Wooper: There are still a few final episodes left to air this season, but this is our final recap post of 2020. With the new season preview finished, our attention will soon turn to winter first impressions and the Anime of the Year post due in mid-January. Before that, however, Amun has a bone to pick with a handful of second stringers he’s been watching, and Lenlo and I give our final verdicts on the usual summary post suspects. (There’s no Blurb on Titan this time around – make your voice heard if you want Armitage to keep writing about it, even in this column’s absence.) Thanks for reading, and happy holidays!
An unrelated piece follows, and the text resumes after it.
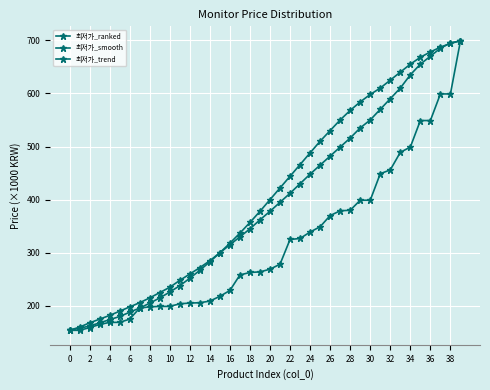

What is the smallest value displayed?

154000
Fire Force – Since I stopped blogging about it
Amun: I stopped my weekly review of Fire Force around episode 11, but I’m back with an update on how the rest of the season went. In two words: the same. There were instances of absolutely ridiculous animation quality (see the last couple of episodes)….and a whole lot of weird service and head scratching plot directions. At no point in the season did I feel that Fire Force found its groove or even understood the kind of show it wanted to be – comedy? action? horror? ecchi? Strange to say about an anime, but Fire Force never took itself quite seriously enough, which is a shame. The random edginess was unenjoyable – not sure about Uncle-Shinigami-who-was-really-into-little-boys. The Maki storyline was fine I guess, and Tamaki sort of got a redemption episode? Just overall, I can’t help but be disappointed in the unfulfilled potential – looks like instead of the meh ending (like Soul Eater – by the way, what was up with that moon?), we got it here in the middle. Rumour has it the next season is the last, so hopefully it finishes strong – but I would be surprised.
Taiso Samurai – 11
Wooper: Barring a couple of Big Bird’s loony appearances, this finale was wholly unenjoyable and unsatisfying. The Jotaro/Leo connection was unimportant in the end, as Leo’s last-minute spectatorship of his friend’s routine created a brief feel good moment and nothing else. Jotaro’s successful quadruple flip and ensuing victory over Tetsuo were a surprise to no one, I’m sure, and the last-ditch effort to make Tetsuo a human being was too little, too late. The whole sequence with Rei running through the airport to stop Leo from leaving made me wonder why their previous conversation in episode 10 was necessary. If he was going to be convinced by an extended reference to his favorite ninja movie, couldn’t the show have pulled off the same thing without the prelude from the previous week? I like the concept of Rei quoting her mom’s signature film both to motivate her friend and reaffirm her interest in acting, but the moment came across as pretty limp given Leo’s recent irrelevance. We only got to see two seconds of his ballet performance before cutting to a truncated credits roll, for crying out loud. But hey, at least it’s over – the greatest gift I’ll receive this holiday season is never having to write about Taiso Samurai again.